Bootstrapping is a generic technique that can be applied in numerous ways. One useful application of bootstrapping is to construct confidence intervals for statistics that do not allow for easy derivation of analytic confidence intervals. One such setting is computing confidence intervals for the quantiles of a distribution.

To illustrate this, we use the non-parametric bootstrap to estimate the confidence intervals for a given quantile. It is not easy to fully vectorize this operation, but we can use apply to avoid having an explicit loop.

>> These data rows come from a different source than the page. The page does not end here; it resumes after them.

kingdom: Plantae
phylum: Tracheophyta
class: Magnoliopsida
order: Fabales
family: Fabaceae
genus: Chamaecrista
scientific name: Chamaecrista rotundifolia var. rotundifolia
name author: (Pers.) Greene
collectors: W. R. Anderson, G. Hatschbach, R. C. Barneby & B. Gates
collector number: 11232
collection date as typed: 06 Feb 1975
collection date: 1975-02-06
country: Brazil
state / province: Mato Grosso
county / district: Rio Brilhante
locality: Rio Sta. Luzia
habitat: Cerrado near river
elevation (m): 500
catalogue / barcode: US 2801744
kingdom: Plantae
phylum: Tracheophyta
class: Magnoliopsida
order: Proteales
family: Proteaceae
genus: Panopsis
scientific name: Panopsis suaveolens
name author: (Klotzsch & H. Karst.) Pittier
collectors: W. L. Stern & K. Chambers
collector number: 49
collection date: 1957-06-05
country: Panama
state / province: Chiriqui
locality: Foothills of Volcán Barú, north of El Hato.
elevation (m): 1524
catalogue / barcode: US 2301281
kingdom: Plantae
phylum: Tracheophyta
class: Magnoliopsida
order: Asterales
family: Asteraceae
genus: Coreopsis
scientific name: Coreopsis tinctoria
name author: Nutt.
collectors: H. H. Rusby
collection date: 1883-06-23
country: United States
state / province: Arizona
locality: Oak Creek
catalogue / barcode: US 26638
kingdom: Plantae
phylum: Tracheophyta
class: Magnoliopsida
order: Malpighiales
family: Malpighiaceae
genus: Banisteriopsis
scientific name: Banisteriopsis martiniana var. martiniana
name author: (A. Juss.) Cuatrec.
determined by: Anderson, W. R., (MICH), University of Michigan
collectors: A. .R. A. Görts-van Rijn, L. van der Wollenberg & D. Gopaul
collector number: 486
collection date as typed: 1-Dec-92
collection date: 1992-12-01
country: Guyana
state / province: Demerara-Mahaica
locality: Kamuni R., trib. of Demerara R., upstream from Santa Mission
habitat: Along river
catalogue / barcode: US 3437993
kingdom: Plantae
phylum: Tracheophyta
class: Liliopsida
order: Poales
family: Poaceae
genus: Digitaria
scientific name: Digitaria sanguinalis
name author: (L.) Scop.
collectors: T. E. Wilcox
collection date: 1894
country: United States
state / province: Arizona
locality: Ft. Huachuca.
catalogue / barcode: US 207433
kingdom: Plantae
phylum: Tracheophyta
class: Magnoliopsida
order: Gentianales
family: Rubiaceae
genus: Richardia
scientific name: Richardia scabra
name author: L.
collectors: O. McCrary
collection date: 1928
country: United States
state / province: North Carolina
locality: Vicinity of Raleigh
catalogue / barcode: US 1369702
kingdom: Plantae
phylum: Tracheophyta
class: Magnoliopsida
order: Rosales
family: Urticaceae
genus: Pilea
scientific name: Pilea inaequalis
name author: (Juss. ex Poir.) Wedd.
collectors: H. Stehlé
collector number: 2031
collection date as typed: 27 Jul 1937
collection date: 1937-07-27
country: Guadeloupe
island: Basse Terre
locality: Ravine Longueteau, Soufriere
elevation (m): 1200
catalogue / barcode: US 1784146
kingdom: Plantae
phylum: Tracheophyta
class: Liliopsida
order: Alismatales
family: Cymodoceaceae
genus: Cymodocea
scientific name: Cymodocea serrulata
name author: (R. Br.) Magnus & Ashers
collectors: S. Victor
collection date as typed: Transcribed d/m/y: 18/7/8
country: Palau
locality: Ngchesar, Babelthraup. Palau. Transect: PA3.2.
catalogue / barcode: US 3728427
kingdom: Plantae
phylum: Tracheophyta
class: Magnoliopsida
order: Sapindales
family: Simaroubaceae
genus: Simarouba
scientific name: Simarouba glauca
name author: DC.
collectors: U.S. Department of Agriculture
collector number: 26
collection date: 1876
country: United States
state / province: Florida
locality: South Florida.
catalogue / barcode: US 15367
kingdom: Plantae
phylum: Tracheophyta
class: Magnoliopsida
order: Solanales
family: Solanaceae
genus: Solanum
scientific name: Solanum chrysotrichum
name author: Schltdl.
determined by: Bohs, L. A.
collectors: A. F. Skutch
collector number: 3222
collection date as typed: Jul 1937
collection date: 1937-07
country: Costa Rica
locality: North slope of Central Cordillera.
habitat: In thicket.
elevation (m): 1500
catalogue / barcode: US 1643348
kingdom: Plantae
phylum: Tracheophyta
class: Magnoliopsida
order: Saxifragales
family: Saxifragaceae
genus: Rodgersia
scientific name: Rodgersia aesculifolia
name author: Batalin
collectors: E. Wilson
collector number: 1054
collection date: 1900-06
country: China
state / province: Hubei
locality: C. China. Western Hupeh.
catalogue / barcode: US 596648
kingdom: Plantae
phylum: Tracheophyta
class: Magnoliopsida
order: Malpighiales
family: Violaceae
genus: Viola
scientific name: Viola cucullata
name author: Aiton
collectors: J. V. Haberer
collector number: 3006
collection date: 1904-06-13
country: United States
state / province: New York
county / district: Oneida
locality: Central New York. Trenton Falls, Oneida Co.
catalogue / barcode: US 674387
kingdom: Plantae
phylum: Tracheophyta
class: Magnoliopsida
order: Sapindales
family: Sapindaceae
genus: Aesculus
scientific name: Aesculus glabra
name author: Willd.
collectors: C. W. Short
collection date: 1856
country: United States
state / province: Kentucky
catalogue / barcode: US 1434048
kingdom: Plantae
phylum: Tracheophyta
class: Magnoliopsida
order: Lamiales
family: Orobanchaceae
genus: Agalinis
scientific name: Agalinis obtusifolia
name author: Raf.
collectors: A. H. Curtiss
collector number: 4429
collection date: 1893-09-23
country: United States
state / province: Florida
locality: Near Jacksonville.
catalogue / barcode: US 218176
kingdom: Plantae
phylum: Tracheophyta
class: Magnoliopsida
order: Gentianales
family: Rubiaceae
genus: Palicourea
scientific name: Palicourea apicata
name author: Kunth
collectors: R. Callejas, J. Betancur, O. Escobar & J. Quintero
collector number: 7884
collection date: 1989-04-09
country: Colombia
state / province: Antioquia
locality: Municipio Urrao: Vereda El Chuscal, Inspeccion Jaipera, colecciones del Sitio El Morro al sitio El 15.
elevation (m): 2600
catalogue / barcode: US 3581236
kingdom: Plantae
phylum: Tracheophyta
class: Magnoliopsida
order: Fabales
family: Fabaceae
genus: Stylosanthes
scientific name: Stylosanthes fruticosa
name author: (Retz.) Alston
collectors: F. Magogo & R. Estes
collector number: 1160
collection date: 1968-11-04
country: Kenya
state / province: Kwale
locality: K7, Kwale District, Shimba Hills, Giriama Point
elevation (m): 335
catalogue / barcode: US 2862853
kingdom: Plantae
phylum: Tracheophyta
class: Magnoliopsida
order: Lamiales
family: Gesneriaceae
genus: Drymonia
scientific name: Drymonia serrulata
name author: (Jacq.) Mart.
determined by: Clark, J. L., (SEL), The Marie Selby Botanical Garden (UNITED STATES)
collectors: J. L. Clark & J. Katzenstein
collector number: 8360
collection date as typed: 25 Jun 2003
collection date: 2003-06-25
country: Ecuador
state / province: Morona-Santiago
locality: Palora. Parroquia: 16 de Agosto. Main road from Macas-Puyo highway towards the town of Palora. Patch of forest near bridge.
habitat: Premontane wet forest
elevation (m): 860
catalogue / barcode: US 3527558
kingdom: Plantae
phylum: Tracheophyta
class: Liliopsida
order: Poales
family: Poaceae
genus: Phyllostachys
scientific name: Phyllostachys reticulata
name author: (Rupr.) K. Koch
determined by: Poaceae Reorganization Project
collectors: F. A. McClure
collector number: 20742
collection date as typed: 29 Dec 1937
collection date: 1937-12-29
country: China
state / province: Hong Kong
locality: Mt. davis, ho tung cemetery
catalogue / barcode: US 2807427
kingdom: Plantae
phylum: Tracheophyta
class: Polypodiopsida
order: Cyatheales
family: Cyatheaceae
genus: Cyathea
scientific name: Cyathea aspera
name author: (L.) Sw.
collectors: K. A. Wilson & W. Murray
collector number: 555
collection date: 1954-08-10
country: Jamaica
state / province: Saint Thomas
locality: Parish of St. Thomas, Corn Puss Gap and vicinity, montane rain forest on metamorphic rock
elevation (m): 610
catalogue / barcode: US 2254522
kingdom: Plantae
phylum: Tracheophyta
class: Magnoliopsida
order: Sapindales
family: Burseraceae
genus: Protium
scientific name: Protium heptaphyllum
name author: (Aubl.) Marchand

# Return a bootstrap 95% confidence interval for the
# q^th population quantile based on an iid sample.
quant_ci = function(y, q=0.5, n_boot=1000) {
    m = length(y)
    mat = sample(y, n_boot*m, replace=TRUE)
    dim(mat) = c(n_boot, m)
    f = function(x)quantile(x, q)
    v = apply(mat, 1, f)
    lcb = quantile(v, 0.025)
    ucb = quantile(v, 0.975)
    return(c(lcb, ucb))
}

For comparison, here is a version with a loop:

# Return a bootstrap 95% confidence interval for the
# q^th population quantile based on an iid sample.
quant_ci_alt = function(y, q=0.5, n_boot=1000) {
    m = length(y)
    qvec = NULL
    for (i in 1:n_boot) {
        dvec = sample(y, m, replace=TRUE)
        qvec[i] = quantile(dvec, q)
    }
    lcb = quantile(qvec, 0.025)
    ucb = quantile(qvec, 0.975)
    return(c(lcb, ucb))
}

We can compare the running times of the two versions:

tm1 = proc.time()
quant_ci(rexp(1000))
tm1 = proc.time() - tm1

tm2 = proc.time()
quant_ci_alt(rexp(1000))
tm2 = proc.time() - tm2

You will see that the version with the explicit loop actually runs slightly faster than the version using apply. This example does not exploit any array-based indexing or linear algebra, which is where the performance gain usually occurs under vectorization. The apply function hides the loop, but a loop must still be executed behind the scenes.